I’ve been asking myself that question post-climb, ever since. I don’t know exactly how to formulate the “teaching” moment contained in my experience from Mount Ugo, but here goes. Having been a bit disappointed with the ascent the previous day, I decided to push myself harder on the descent. Thus, I followed the faster batch who seemed to have opted more for trail run then a leisurely hike. It made the descent a lot more fun, and helped me take stock of my increased skills and stamina over the last four months.

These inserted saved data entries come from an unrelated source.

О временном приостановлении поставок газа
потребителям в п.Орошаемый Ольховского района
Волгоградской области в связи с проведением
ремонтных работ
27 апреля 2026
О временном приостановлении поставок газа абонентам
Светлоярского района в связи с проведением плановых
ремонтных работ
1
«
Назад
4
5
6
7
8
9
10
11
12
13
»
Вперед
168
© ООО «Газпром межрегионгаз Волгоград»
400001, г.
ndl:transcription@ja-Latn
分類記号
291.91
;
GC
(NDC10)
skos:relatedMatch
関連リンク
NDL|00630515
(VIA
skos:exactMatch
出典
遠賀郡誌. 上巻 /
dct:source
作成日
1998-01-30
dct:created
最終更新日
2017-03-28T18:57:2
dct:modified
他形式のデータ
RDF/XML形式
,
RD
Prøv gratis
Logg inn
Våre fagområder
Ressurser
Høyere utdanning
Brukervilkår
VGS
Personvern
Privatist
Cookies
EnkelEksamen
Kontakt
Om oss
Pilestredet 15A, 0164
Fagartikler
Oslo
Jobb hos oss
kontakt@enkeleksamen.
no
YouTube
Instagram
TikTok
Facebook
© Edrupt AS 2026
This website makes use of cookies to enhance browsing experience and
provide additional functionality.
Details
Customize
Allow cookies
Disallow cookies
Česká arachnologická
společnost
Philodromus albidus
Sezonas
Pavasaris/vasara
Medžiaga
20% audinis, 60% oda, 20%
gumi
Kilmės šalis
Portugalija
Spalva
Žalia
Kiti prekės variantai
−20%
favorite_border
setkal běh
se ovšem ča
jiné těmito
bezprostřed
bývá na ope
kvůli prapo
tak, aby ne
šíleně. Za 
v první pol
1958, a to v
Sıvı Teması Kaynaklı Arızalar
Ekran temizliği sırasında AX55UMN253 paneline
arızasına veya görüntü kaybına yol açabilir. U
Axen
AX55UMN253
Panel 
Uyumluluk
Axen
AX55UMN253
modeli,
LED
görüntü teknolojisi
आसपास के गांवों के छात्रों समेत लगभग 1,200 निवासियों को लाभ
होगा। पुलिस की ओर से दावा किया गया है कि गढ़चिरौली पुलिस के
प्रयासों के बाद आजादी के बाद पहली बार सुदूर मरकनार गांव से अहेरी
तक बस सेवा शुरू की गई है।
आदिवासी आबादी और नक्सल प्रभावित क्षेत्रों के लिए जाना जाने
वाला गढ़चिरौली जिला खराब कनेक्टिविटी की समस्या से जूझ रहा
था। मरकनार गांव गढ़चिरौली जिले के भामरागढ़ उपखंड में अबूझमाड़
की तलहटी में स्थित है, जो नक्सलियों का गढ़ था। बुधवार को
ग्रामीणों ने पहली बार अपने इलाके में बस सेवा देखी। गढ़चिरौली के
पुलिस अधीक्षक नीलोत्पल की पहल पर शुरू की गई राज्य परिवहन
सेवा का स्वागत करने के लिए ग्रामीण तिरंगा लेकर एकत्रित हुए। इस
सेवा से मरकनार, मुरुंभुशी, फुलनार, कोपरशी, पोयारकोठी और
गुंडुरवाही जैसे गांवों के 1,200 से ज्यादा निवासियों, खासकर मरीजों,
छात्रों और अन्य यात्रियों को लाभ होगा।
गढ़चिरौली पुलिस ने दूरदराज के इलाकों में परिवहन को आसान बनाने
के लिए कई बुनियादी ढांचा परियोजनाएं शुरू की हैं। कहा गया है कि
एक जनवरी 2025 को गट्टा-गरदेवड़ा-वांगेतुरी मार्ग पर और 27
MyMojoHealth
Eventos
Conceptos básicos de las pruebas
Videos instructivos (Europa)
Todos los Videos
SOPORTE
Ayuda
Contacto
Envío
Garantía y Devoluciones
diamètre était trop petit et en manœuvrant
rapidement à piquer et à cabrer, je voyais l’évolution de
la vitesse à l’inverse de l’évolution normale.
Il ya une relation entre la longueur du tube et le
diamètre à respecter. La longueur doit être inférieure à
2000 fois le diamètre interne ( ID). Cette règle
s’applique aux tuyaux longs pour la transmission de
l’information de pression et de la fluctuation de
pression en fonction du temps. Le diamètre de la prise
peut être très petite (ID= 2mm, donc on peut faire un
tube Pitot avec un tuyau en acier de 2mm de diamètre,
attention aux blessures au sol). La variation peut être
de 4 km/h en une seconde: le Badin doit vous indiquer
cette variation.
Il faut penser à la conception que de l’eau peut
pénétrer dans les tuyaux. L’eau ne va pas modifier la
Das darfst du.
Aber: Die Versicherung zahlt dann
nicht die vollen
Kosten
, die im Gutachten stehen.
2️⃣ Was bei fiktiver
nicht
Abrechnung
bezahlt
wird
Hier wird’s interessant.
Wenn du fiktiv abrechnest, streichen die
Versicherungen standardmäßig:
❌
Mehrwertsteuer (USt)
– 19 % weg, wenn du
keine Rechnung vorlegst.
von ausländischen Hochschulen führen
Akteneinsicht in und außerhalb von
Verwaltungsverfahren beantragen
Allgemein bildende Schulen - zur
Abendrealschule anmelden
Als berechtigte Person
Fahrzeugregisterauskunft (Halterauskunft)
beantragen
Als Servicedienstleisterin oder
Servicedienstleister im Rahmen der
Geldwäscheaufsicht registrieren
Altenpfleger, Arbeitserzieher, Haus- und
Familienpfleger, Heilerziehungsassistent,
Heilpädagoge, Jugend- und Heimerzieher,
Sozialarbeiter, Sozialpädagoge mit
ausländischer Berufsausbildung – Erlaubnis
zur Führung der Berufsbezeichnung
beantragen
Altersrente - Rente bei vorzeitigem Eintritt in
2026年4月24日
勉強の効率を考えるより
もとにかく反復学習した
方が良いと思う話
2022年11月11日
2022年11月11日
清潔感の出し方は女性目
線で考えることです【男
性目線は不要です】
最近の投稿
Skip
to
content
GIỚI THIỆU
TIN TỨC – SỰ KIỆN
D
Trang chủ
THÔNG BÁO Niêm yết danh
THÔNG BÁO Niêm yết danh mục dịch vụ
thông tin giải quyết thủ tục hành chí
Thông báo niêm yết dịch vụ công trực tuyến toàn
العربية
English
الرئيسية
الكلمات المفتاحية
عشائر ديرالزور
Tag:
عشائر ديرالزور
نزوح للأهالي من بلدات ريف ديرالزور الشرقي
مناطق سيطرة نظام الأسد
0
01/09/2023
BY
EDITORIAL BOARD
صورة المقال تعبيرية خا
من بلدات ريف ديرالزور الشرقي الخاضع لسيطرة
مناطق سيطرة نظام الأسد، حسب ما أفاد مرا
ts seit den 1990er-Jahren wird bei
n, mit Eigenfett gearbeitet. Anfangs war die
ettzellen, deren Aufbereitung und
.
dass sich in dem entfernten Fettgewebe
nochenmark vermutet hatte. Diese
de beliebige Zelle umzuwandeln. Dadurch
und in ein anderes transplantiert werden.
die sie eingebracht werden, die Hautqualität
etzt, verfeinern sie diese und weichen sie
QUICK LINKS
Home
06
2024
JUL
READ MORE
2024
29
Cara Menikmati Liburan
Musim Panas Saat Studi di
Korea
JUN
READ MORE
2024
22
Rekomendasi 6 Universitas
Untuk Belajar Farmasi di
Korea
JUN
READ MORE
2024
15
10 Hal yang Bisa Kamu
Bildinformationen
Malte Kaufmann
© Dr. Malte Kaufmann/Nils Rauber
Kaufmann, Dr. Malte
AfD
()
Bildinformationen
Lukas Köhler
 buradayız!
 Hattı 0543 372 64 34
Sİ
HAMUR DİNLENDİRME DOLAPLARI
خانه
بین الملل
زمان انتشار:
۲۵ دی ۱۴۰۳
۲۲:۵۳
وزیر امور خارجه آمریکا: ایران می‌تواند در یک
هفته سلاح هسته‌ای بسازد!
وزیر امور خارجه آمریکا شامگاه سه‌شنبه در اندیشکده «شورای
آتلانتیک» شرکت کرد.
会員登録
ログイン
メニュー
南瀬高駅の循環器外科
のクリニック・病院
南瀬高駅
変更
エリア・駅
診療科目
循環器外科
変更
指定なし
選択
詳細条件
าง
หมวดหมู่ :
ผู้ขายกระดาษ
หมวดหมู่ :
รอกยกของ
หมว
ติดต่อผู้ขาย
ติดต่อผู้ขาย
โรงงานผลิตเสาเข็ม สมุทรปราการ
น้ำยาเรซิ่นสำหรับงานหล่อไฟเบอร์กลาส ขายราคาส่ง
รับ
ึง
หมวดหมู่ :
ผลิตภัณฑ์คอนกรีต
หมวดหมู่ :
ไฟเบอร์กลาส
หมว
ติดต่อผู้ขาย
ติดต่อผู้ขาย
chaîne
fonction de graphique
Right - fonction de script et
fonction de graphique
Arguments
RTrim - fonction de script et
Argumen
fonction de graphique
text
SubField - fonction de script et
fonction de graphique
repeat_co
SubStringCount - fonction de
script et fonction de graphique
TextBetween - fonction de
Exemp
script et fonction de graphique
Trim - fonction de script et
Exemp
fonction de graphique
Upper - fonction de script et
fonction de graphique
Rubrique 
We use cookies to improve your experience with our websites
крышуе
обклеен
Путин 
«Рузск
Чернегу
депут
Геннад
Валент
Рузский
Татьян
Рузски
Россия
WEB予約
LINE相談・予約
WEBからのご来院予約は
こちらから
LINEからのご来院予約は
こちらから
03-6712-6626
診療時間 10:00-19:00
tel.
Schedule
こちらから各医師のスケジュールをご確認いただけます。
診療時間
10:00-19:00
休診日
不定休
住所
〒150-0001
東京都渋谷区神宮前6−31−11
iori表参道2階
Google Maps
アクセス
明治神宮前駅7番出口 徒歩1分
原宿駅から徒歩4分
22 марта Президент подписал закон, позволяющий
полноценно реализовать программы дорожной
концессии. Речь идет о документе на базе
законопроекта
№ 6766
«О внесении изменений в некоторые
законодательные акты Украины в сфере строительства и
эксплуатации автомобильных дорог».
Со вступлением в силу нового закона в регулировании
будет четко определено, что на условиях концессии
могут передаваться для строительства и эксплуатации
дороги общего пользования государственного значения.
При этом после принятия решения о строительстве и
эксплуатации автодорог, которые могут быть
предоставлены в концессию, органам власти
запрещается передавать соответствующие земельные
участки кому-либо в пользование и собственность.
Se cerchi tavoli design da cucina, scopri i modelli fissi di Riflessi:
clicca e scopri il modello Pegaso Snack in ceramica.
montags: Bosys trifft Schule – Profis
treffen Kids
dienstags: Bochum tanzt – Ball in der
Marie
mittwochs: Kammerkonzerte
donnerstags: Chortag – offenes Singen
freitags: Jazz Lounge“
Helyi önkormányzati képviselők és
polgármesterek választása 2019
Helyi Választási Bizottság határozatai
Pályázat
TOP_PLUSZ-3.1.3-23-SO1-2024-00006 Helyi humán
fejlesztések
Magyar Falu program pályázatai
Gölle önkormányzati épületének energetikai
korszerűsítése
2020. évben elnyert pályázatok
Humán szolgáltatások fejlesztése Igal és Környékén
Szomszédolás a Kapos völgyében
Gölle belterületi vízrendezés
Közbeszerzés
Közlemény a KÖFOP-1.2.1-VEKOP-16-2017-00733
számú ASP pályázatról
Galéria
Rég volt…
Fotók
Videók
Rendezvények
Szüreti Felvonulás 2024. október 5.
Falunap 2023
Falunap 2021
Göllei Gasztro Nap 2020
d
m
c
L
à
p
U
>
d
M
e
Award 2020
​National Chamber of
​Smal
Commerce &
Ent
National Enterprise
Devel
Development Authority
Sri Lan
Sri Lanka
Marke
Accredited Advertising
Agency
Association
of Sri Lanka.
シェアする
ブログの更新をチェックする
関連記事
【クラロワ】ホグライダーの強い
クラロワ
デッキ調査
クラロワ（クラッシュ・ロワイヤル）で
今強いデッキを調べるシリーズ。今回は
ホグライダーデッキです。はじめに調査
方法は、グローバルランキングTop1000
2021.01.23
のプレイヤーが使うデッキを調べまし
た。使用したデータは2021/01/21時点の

Cool. Well that’s a “learning” moment from Mount Ugo. But just as I was racing down the trail and thinking about this, my buddies ahead of me came to a weird slowed pace. As I reached them at the bend they pointed out a group ahead of us and explained we would need to push on through way in front of this group or hang back and give them a large berth. They were making a decision. The vision before me was symbolically and factually poignant: two men, accompanied by a third, were holding a large bamboo shoot between them, to which a hammock was attached with a woman curled up inside. She was being carried to the hospital I was told.
I have since heard fellow filipino hikers say “Going up the mountain is optional but coming down is mandatory” in reference to emergency exits from climbs. The thing is, watching this woman being rushed down (these men were going really fast, considering they were carrying a grown human being between them), I was stuck my the immense privilege of choosing to go up and down the mountain. As I watched this group zoom by (i decided to hang back), I assumed that this was a local woman with a threatening ailment. Despite the considerable physical challenge and risk of running down the mountain, people had weighed in favour of bringing this woman to the city for medical care. It must be that her illness/injury was beyond the community’s care. I’d also seen locals climbing up the mountain with heavy loads, ostensibly to supply their community, importing goods. Again, I was stuck by the extreme privilege of choosing to climb.
It turns out the woman in the hammock was a hiker from an other group. She had taken a tumble and sustained some injury. Nevertheless, as she was severely anemic, she and her group decided it would be best to get to a hospital to prevent any serious complications. So, it wasn’t “as bad” as I had built it out to be, though the privilege of being able to go to a hospital for preventative purposes and from such a remote location, perfectly captures this very privilege that I was stuck by that day. Maybe I understand a little bit better now how and why my filipino friends keep hiking through injuries and discomforts without flinching, in a way I’ve never experienced back home. There is an embodied understanding of this particular kind of privilege that changes everything (maybe).
All in all my Mount Ugo weekend was fantastic and I am taking a lot home with me. I had a great time with friends at the summit, I got to see some pleasing scenery, I observed my footing’s increased confidence and took in an important lesson about mountaineering and privilege.